Switch to Threaded View
Mahout, mail # user - KmeansDriver Question


Copy link to this message
-
Re: KmeansDriver Question
Paritosh Ranjan 2012-09-15, 08:48
I don't think that it is a kmeans driver error.
SequenceFileTokenizerMapper is not used in KmeansDriver. I think you are
getting error while transforming data.

On 15-09-2012 12:59, jung hoon sohn wrote:
> Hello, I am trying to cluster the input data using KmeansDriver.
> The input vector is transformed from the lucene vector using the
> "bin/mahout lucene.vector ..." commands and when I run the
> KmeansDriver using the run method, I get
>
> 12/09/15 15:18:13 INFO mapred.JobClient: Task Id :
> attempt_201209121951_0067_m_000000_1, Status : FAILED
> java.lang.ClassCastException: org.apache.hadoop.io.LongWritable cannot be
> cast to org.apache.hadoop.io.Text
>          at
> org.apache.mahout.vectorizer.document.SequenceFileTokenizerMapper.map(SequenceFileTokenizerMapper.java:37)
>          at org.apache.hadoop.mapreduce.Mapper.run(Mapper.java:144)

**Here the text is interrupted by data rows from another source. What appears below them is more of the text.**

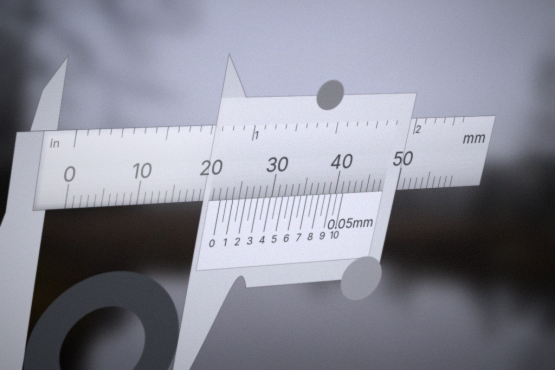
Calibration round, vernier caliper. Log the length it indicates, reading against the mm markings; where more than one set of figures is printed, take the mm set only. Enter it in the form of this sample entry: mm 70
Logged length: mm 22.2
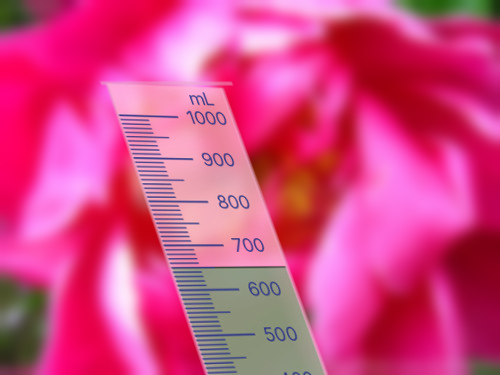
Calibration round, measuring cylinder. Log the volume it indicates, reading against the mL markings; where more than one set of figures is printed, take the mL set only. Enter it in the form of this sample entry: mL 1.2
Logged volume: mL 650
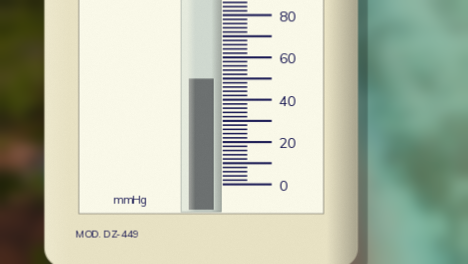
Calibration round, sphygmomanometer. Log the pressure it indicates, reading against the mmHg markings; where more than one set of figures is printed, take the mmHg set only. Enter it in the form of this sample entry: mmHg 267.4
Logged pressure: mmHg 50
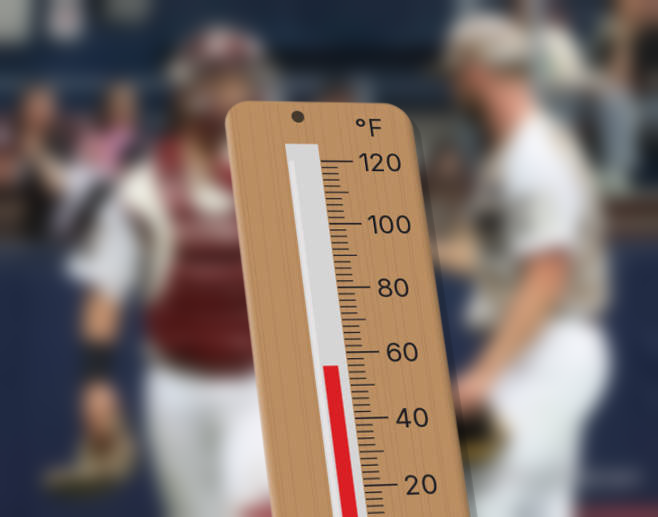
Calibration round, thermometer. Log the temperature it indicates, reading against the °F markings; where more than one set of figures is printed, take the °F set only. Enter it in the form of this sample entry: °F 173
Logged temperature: °F 56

>          at org.apache.hadoop.mapred.MapTask.runNewMapper(MapTask.java:764)
>          at org.apache.hadoop.mapred.MapTask.run(MapTask.java:370)

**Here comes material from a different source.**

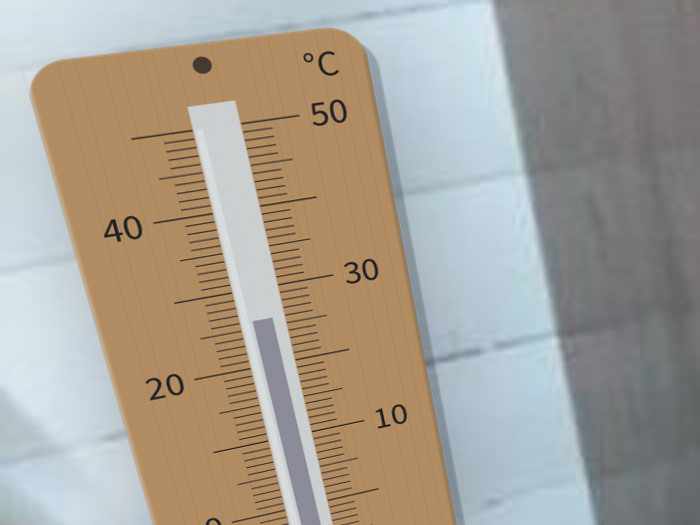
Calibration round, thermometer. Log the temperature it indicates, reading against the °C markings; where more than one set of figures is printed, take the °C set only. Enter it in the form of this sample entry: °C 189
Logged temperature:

>          at org.apache.hadoop.mapred.Child$4.run(Child.java:255)
>          at java.security.AccessController.doPrivileged(Native Method)
>          at javax.security.auth.Subject.doAs(Subject.java:415)
>          at
> org.apache.hadoop.security.UserGroupInformation.doAs(UserGroupInformation.java:1093)
>          at org.apache.hadoop.mapred.Child.main(Child.java:249)
>
> for several attempts but the process goes on and generates the output data.
> I can even run the clusterdump using the output cluster data however I am
> concerned about the effect of above errors.
>
> Please help me to get through the problem.
>
> Thanks.
>
> Jung Hoon
>